> **Activity**
Output the rows from the line with "Доставка и оплата" up to and including the line with "مشاهده سریع" as a JSON list of strings, one string per line, with blank lines and pictures left out.

(Given data)

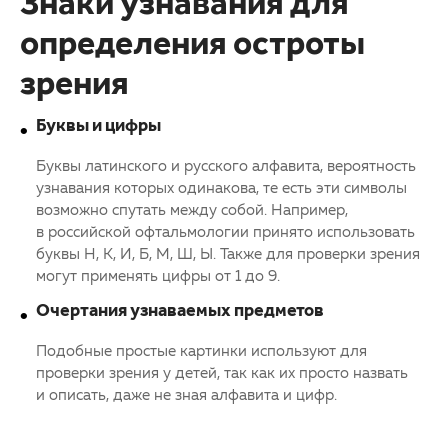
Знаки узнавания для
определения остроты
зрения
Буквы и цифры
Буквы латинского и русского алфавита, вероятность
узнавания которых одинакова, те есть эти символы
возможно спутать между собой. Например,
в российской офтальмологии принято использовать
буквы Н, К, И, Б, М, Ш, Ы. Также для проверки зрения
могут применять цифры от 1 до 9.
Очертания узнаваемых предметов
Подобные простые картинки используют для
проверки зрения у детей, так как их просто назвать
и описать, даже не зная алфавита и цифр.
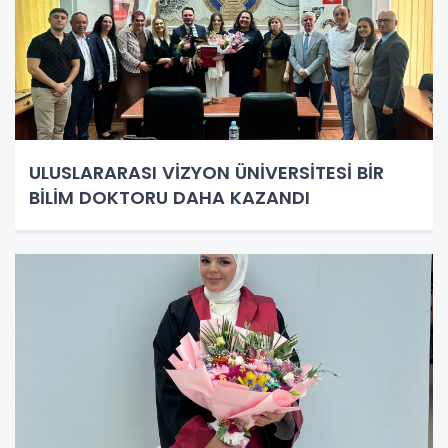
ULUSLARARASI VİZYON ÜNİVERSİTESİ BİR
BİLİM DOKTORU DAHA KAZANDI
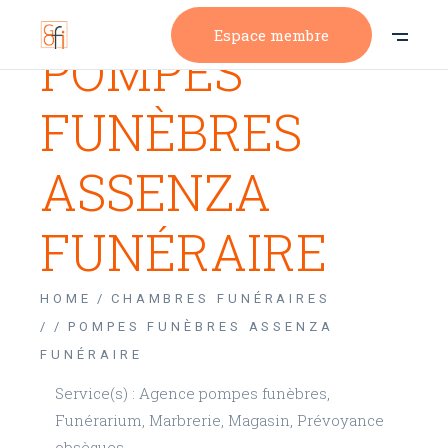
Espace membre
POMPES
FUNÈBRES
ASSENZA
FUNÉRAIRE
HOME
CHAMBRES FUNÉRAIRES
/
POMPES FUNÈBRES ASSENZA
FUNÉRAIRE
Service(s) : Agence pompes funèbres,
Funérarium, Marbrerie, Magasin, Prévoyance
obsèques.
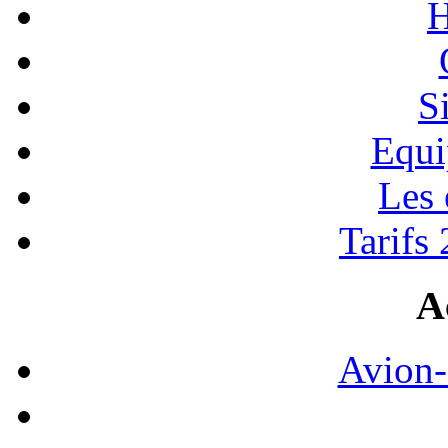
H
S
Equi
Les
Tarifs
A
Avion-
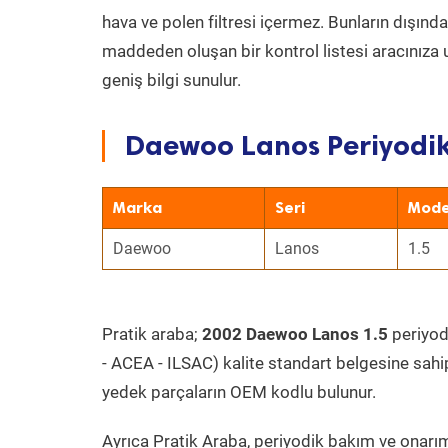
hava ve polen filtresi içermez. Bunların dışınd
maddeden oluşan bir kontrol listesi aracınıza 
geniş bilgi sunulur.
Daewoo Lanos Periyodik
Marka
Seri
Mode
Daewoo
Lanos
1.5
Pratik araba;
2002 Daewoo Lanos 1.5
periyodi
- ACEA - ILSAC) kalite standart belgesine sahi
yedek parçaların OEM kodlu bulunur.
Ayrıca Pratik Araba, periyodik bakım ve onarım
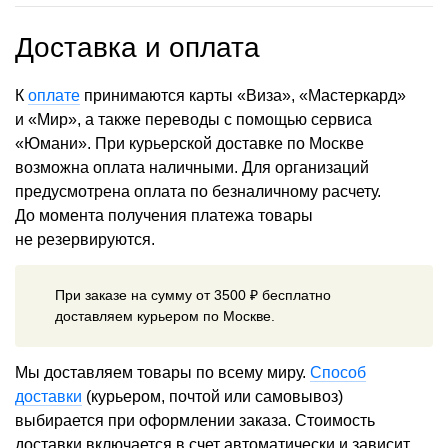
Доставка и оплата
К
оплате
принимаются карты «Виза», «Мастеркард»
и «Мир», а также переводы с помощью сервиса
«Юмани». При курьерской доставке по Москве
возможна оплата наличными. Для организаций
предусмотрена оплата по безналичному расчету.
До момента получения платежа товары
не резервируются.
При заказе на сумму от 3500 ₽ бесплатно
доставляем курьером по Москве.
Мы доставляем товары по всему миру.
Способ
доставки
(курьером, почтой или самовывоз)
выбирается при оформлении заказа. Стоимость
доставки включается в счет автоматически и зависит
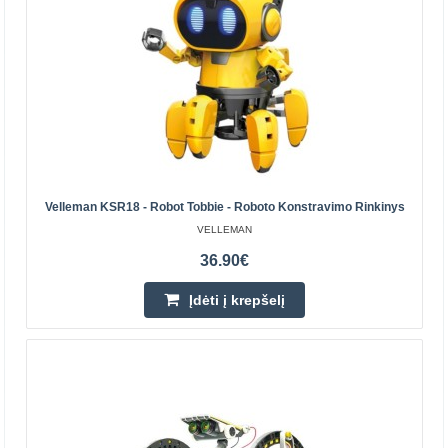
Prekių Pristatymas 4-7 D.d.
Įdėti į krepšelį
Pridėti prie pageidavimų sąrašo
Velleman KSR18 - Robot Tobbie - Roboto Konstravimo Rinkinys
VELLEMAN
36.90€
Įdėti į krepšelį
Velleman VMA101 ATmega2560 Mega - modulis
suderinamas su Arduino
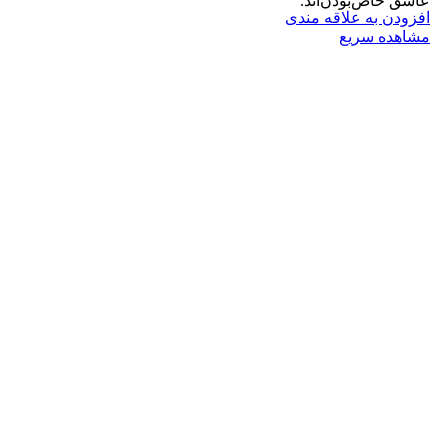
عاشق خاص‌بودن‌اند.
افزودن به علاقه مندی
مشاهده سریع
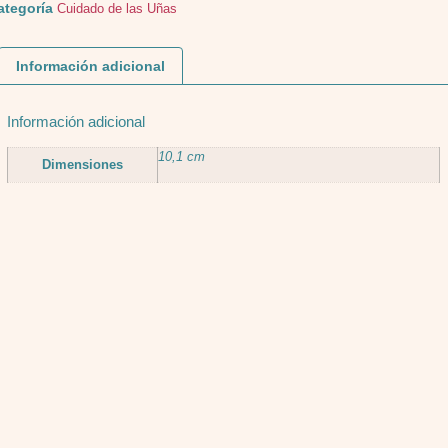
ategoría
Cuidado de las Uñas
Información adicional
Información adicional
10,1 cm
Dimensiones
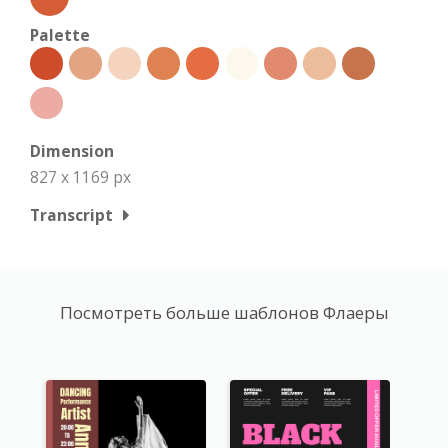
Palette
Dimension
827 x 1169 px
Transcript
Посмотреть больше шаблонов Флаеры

(End Given data)
(Given data)

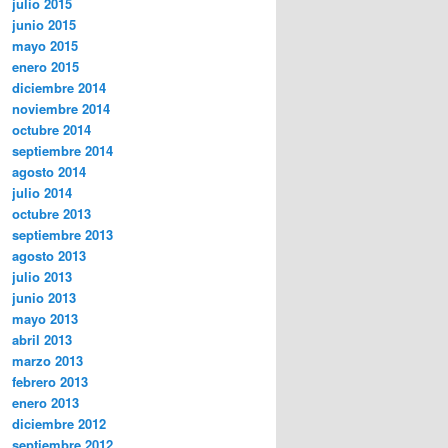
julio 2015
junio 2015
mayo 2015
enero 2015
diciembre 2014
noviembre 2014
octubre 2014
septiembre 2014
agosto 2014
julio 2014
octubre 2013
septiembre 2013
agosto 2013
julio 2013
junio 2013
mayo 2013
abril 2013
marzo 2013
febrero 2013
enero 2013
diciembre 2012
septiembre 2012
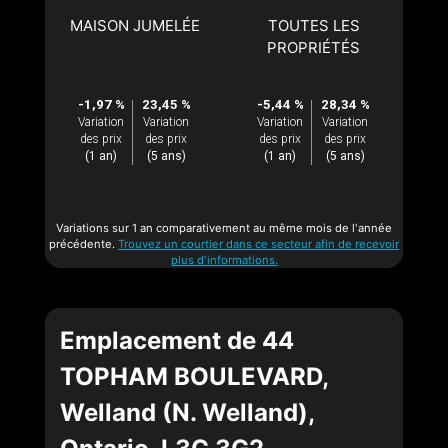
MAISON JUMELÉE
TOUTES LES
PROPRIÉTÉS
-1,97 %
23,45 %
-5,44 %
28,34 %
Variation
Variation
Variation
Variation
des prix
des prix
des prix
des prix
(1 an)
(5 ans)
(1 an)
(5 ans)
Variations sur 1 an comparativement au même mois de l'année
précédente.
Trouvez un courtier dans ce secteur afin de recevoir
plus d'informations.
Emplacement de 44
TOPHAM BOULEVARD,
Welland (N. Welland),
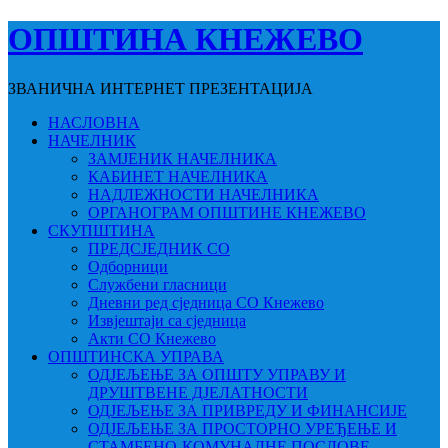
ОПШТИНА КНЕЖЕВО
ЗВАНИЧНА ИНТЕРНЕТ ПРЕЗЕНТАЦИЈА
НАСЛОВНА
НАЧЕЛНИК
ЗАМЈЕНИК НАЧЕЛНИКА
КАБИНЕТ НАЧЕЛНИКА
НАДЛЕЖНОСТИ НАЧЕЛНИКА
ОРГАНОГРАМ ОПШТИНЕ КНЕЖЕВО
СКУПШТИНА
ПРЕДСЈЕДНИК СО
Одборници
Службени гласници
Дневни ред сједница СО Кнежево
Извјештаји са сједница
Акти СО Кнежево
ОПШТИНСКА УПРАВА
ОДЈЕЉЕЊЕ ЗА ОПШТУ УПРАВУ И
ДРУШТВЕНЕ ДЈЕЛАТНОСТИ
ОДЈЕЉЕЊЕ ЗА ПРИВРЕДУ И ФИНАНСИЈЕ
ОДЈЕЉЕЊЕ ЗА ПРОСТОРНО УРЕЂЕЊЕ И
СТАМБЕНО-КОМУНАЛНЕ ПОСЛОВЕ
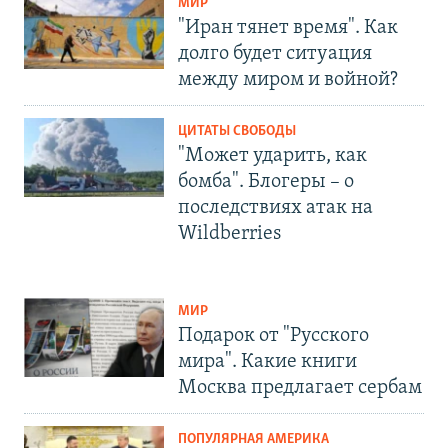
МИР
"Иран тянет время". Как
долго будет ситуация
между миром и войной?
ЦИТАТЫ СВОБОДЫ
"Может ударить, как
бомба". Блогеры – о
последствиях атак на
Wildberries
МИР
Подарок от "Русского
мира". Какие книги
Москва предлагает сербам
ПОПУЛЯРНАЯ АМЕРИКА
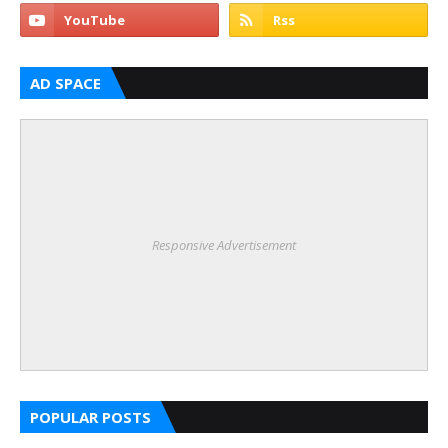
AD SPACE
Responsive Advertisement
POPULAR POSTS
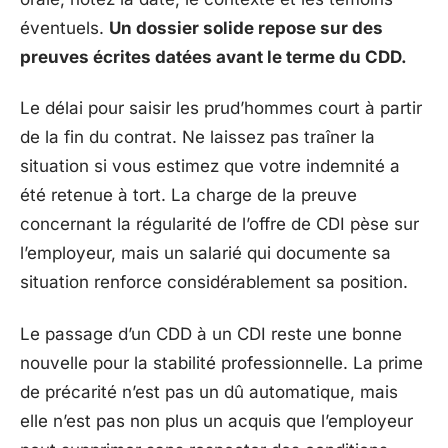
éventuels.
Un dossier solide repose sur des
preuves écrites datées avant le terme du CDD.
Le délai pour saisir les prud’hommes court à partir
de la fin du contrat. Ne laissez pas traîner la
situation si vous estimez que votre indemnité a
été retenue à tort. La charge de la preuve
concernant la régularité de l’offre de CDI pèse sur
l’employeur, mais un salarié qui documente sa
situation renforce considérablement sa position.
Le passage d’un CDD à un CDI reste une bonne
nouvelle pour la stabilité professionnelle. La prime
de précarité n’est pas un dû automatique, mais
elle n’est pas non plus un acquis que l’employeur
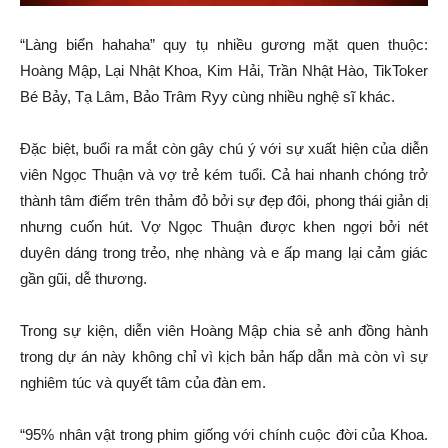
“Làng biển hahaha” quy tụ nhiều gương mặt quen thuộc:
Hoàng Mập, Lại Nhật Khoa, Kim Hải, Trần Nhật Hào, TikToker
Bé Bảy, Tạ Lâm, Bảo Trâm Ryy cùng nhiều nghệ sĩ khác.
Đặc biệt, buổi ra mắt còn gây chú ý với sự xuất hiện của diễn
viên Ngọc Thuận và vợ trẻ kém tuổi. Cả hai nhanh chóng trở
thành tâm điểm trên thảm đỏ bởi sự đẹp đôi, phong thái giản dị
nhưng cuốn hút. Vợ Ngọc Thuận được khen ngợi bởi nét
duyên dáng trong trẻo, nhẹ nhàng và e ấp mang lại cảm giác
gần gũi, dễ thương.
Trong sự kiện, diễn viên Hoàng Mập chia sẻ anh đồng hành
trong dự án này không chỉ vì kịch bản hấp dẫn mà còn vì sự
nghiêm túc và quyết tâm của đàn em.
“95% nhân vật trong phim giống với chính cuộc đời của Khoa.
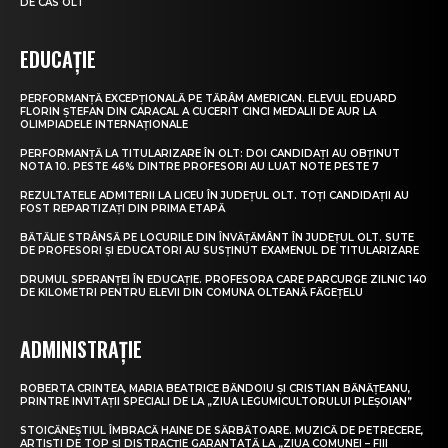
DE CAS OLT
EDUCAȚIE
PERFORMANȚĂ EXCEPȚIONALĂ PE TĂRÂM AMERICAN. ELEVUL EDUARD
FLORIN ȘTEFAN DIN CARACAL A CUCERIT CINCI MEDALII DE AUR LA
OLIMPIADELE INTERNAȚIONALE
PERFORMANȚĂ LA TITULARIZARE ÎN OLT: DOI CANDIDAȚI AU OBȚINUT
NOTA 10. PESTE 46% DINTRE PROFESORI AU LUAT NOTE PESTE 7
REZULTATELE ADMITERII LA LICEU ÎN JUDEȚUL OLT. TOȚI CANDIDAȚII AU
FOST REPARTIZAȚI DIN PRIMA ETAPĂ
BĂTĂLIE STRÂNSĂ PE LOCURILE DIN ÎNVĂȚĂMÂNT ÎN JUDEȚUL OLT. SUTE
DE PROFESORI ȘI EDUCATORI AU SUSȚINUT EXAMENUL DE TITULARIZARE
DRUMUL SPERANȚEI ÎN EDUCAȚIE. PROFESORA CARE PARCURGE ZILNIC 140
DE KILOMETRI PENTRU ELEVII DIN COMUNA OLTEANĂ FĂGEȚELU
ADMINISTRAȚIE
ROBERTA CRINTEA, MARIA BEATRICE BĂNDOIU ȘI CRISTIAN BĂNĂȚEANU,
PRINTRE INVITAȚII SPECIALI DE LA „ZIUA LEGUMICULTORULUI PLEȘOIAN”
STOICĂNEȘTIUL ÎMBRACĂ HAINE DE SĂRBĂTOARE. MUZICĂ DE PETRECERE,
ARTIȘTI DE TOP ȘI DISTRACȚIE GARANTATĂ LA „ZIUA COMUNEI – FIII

(End Given data)
(Given data)

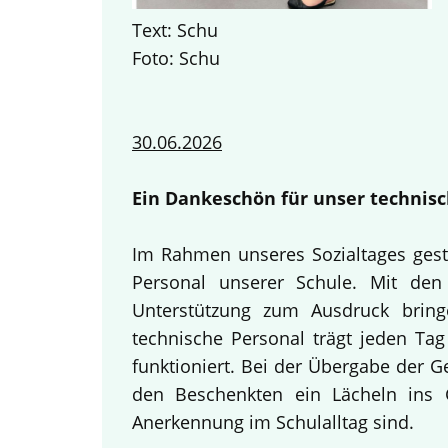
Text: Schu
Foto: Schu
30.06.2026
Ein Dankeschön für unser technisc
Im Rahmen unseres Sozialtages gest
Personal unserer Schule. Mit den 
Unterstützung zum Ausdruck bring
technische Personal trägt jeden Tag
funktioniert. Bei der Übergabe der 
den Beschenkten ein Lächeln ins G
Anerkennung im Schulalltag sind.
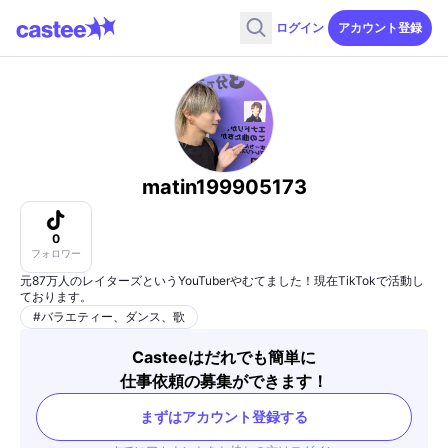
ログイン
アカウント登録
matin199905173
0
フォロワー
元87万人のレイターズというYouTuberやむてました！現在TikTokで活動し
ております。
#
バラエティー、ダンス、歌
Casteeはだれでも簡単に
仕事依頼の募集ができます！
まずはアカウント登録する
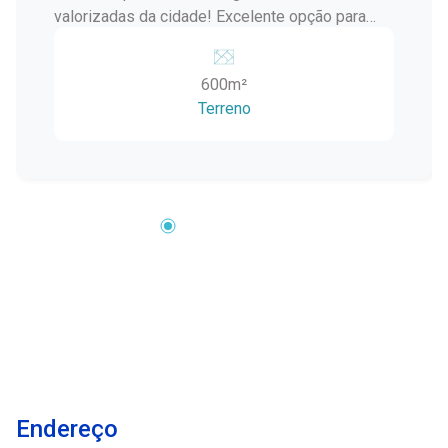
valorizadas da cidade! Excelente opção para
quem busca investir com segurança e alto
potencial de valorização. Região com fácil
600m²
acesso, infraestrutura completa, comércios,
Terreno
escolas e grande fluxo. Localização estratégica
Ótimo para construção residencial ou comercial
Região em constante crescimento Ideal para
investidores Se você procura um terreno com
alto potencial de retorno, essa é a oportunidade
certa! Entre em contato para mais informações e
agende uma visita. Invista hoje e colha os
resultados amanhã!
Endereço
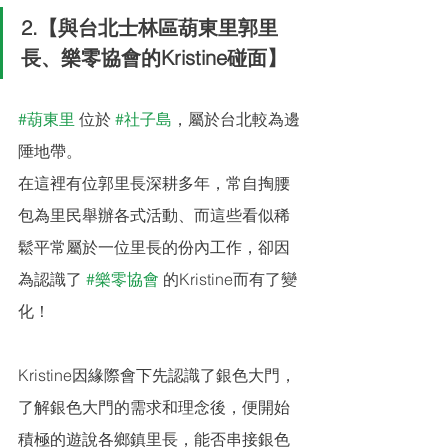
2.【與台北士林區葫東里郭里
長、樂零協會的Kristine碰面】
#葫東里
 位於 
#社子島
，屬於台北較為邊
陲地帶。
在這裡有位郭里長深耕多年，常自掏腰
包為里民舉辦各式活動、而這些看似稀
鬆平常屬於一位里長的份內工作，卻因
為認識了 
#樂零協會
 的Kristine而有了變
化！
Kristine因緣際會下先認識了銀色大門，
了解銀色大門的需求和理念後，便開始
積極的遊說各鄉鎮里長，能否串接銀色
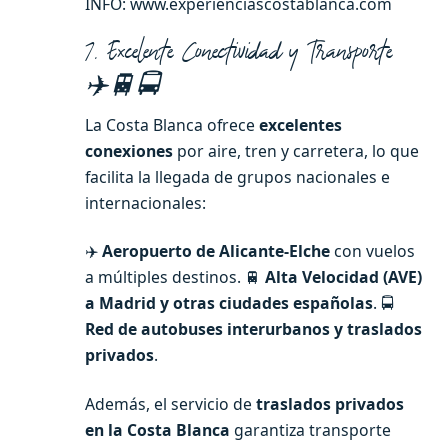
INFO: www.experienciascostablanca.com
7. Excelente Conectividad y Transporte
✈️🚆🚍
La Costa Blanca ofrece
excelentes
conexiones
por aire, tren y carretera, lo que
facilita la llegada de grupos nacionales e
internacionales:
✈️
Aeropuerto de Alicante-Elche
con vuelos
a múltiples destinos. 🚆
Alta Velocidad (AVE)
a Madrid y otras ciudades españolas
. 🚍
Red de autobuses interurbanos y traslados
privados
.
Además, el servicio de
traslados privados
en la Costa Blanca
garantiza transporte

(End Given data)

> **Result of the task**
[
  "Доставка и оплата",
  "К",
  "оплате",
  "принимаются карты «Виза», «Мастеркард»",
  "и «Мир», а также переводы с помощью сервиса",
  "«Юмани». При курьерской доставке по Москве",
  "возможна оплата наличными. Для организаций",
  "предусмотрена оплата по безналичному расчету.",
  "До момента получения платежа товары",
  "не резервируются.",
  "При заказе на сумму от 3500 ₽ бесплатно",
  "доставляем курьером по Москве.",
  "Мы доставляем товары по всему миру.",
  "Способ",
  "доставки",
  "(курьером, почтой или самовывоз)",
  "выбирается при оформлении заказа. Стоимость",
  "доставки включается в счет автоматически и зависит",
  "Prekių Pristatymas 4-7 D.d.",
  "Įdėti į krepšelį",
  "Pridėti prie pageidavimų sąrašo",
  "Velleman KSR18 - Robot Tobbie - Roboto Konstravimo Rinkinys",
  "VELLEMAN",
  "36.90€",
  "Įdėti į krepšelį",
  "Velleman VMA101 ATmega2560 Mega - modulis",
  "suderinamas su Arduino",
  "عاشق خاص‌بودن‌اند.",
  "افزودن به علاقه مندی",
  "مشاهده سریع"
]